Grace Divine School collapse
- Date: Wednesday, November 12, 2008
- Time: unknown
- Location: Port-au-Prince, Haiti; 18°32′N 72°20′W﻿ / ﻿18.533°N 72.333°W;
- Injuries: 9

= Grace Divine School collapse =

2008 building collapse in Port-au-Prince, Haiti

The Grace Divine School collapse occurred on November 12, 2008, at the Grace Divine Primary and Secondary School in the Canapé Vert section of Port-au-Prince, Haiti. The collapse, along with the 2008 Pétion-Ville school collapse, was the second such incident in Haiti in less than a week.

== Collapse ==
The school building was a two-story concrete structure built on the side of a hill. According to one AFP witness, "chunks of the school's walls were scattered on the ground, its concrete roof was sagging, and there were clear cracks in the remaining walls".

No cause was immediately apparent, but poor-quality construction and heavy rains in the preceding days were believed to have been contributing factors. The Red Cross reported that some students were jumping and dancing in a musical just prior to collapse, which may have strained the weakened structure.

== Casualties ==
Around 100 students, ages 5 to 12, attended Grace Divine School. The collapse occurred during a break in classes, when most of the school's students were outside in the yard. At least nine individuals were injured, including two students who were taken to hospital. A preliminary search reported that no one was trapped in the debris and that there were no fatalities.

• Collected data
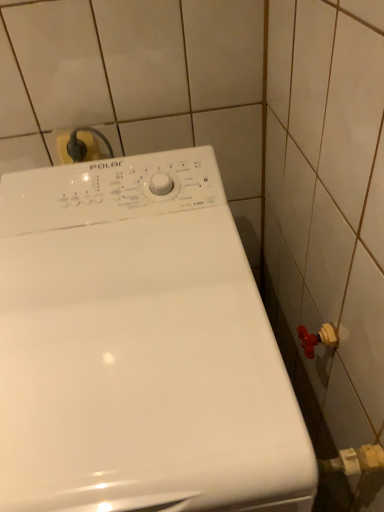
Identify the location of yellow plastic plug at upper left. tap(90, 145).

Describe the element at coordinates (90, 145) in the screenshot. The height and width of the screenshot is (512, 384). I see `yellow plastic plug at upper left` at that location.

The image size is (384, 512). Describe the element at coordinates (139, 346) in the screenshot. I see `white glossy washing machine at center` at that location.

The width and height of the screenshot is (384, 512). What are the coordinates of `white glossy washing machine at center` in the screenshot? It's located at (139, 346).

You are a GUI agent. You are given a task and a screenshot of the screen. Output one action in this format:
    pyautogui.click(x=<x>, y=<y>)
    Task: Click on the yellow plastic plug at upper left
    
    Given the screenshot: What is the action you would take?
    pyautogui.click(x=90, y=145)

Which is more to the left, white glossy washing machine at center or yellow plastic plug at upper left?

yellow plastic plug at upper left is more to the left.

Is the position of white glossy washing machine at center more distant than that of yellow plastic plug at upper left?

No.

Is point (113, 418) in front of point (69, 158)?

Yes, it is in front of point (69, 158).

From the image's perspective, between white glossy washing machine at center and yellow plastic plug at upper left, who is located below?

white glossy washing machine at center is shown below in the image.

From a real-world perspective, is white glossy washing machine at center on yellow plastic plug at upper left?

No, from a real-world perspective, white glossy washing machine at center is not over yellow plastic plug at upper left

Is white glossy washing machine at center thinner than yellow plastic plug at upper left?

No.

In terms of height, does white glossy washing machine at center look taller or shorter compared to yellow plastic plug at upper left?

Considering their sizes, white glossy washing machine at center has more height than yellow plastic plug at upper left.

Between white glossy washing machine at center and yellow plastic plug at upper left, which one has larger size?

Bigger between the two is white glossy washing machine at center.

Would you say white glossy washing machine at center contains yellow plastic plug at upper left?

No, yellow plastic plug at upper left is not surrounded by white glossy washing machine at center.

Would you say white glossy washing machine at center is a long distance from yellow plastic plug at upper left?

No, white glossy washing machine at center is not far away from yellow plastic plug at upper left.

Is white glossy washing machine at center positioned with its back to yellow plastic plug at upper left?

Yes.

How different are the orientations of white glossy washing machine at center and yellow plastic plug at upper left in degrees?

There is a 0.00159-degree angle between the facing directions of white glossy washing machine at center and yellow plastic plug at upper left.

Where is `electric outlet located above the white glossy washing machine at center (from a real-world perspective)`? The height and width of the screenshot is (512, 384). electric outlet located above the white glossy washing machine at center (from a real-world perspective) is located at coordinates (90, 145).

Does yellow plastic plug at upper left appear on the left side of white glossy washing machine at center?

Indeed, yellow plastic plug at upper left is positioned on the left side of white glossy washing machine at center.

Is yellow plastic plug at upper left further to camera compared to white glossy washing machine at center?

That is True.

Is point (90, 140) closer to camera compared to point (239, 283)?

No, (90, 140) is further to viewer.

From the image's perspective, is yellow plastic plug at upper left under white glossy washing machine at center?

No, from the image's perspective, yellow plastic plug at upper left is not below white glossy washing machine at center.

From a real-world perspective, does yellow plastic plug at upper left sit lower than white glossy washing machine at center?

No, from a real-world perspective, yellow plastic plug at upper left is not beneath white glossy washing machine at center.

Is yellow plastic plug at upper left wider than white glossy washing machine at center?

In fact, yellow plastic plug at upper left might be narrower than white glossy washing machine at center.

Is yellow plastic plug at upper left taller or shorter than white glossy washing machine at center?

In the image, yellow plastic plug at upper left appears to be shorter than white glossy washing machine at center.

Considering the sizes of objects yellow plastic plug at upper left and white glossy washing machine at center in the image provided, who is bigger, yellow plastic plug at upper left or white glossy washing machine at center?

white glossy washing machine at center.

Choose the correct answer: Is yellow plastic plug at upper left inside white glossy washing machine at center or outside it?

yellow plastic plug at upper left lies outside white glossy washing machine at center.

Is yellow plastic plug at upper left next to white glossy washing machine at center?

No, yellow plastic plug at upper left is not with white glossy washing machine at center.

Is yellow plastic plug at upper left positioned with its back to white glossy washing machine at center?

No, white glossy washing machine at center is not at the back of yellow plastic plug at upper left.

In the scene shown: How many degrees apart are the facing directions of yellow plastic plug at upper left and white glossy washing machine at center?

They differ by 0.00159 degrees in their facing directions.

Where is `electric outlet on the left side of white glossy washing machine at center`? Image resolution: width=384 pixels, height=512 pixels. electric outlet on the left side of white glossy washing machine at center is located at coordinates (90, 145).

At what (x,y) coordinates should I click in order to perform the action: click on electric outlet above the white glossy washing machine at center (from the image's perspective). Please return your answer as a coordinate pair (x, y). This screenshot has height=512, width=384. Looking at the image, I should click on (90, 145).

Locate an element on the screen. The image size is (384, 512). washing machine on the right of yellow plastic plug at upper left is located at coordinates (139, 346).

• Prompt 1
From the Grace Divine School collapse article, list each sign of damage that the AFP witness described.
• Prompt 2
According to the Grace Divine School collapse article, how many students attended the school, and what were their ages?
• Prompt 3
Summarize the Grace Divine School collapse article in two sentences.

• Final answer 1
- Chunks of the school's walls were scattered on the ground.
- Its concrete roof was sagging.
- There were clear cracks in the remaining walls.

• Final answer 2
Around 100 students, ages 5 to 12, attended the school.

• Final answer 3
On November 12, 2008, the two-story concrete Grace Divine School building in the Canapé Vert section of Port-au-Prince, Haiti, collapsed, likely due in part to poor-quality construction and heavy rains in the preceding days. The collapse happened during a break in classes, when most students were outside, and at least nine people were injured but no one died.